括号序列（Poj1141）

Poj1141

题目描述：

定义合法的括号序列如下：

1 空序列是一个合法的序列

2 如果S是合法的序列，则(S)和[S]也是合法的序列

3 如果A和B是合法的序列，则AB也是合法的序列

例如：下面的都是合法的括号序列

(),  [],  (()),  ([]),  ()[],  ()[()]

下面的都是非法的括号序列

(,  [,  ),  )(,  ([)],  ([(] 

给定一个由'(',  ')',  '[', 和 ']' 组成的序列，找出以该序列为子序列的最短合法序列。

Brackets Sequence

Description

Let us define a regular brackets sequence in the following way:
1. Empty sequence is a regular sequence.
2. If S is a regular sequence, then (S) and [S] are both regular sequences.
3. If A and B are regular sequences, then AB is a regular sequence.

For example, all of the following sequences of characters are regular brackets sequences:
(), [], (()), ([]), ()[], ()[()]
And all of the following character sequences are not:
(, [, ), )(, ([)], ([(]

Some sequence of characters '(', ')', '[', and ']' is given.
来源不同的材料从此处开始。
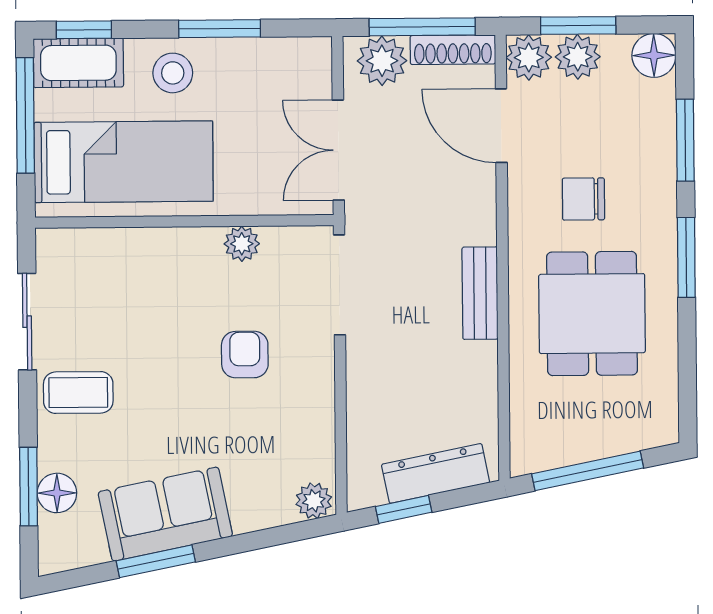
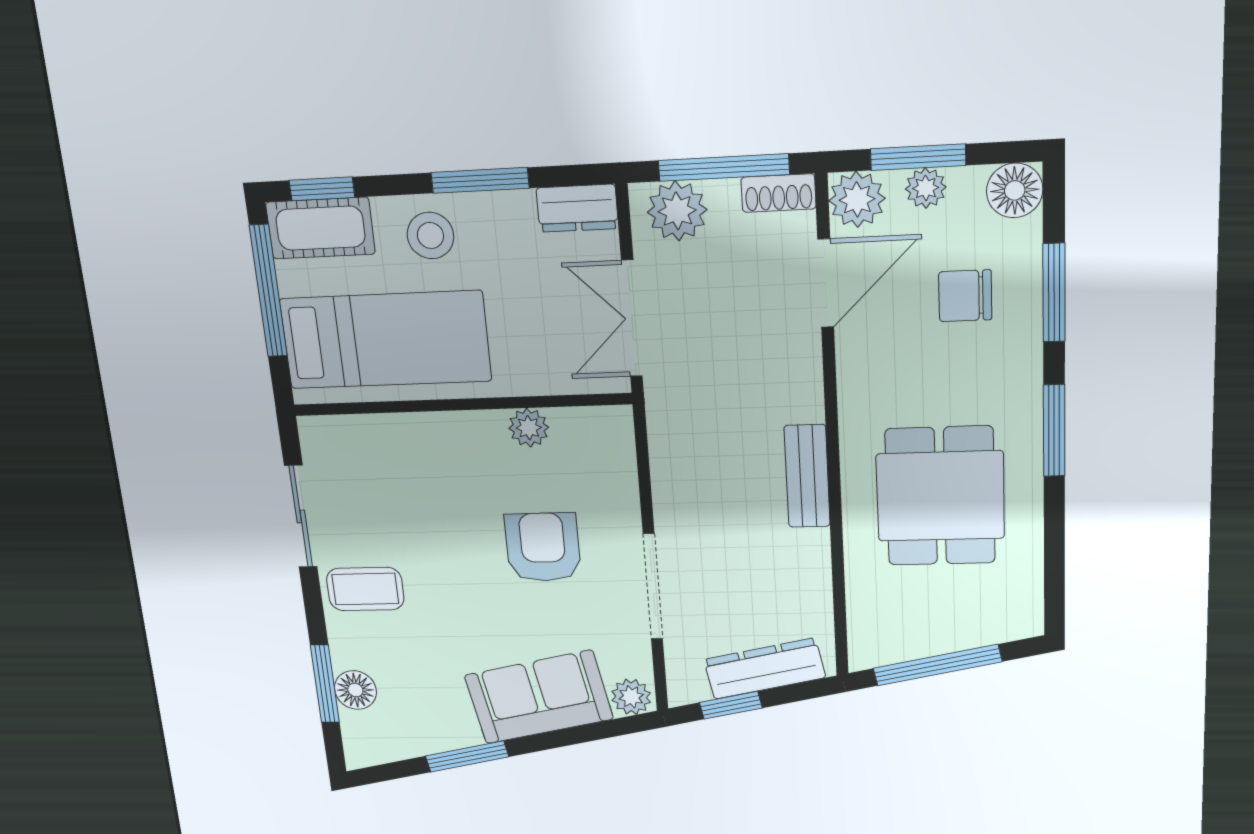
shoe rack: (453, 50) -> (778, 193), width x0.70
dresser: (299, 55) -> (577, 208), added
plant: (578, 57) -> (926, 188), width x0.73, depth x0.73
door: (501, 126) -> (826, 283), swing flipped
chair: (583, 199) -> (965, 296), moved
doorway: (339, 285) -> (653, 587), moved
armchair: (245, 355) -> (543, 547), width x1.38, depth x1.38
sofa: (165, 514) -> (539, 697), moved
You are to find the shortest possible regular brackets sequence, that contains the given character sequence as a subsequence. Here, a string a1 a2 ... an is called a subsequence of the string b1 b2 ... bm, if there exist such indices 1 = i1 < i2 < ... < in = m, that aj = bij for all 1 = j = n.

Input

The input file contains at most 100 brackets (characters '(', ')', '[' and ']') that are situated on a single line without any other characters among them.

Output

Write to the output file a single line that contains some regular brackets sequence that has the minimal possible length and contains the given sequence as a subsequence.

Sample Input

([(]

Sample Output

()[()]

分析：先用动态规划处理一个f[i][j]数组表示把i-j之间的括号处理成合法序列的最
小步数，处理完成之后，再用深搜把序列打出来
代码：
#include<iostream>
#include<cstdio>
#include<cmath>
#include<cstring>
#define M 210
using namespace std;
char s[M];
int f[M][M];
bool check(char x,char y)
{
    if(x=='('&&y==')') return true;
    if(x=='['&&y==']') return true;
    return false;
}
void work(int l,int r)
{
    if(l>r) return ;
    if(l==r)
    {
        if(s[l]=='('||s[r]==')') printf("()");
        if(s[l]=='['||s[r]==']') printf("[]");
        return ;
    }
    int tot=f[l][r];
    if(tot==f[l+1][r-1]&&check(s[l],s[r]))
    {
        printf("%c",s[l]);
        work(l+1,r-1);
        printf("%c",s[r]);
        return;
    }
    for(int k=l;k<r;k++)
      if(tot==f[l][k]+f[k+1][r])
      {
          work(l,k);work(k+1,r);return ;
      }
}
int main()
{
    freopen("jh.in","r",stdin);
    scanf("%s",s+1);
    int n=strlen(s+1);
    for(int w=1;w<=n;w++)f[w][w]=1;
    for(int l=1;l<n;l++)
      for(int i=1;i<=n-l;++i)
        {
            int j=l+i;
            f[i][j]=9999999;
            if(check(s[i],s[j]))
              f[i][j]=f[i+1][j-1];
            for(int k=i;k<=j-1;k++)
              if(f[i][k]+f[k+1][j]<f[i][j])
                  f[i][j]=f[i][k]+f[k+1][j];
        }
    work(1,n);
    printf("
");
    return 0;
}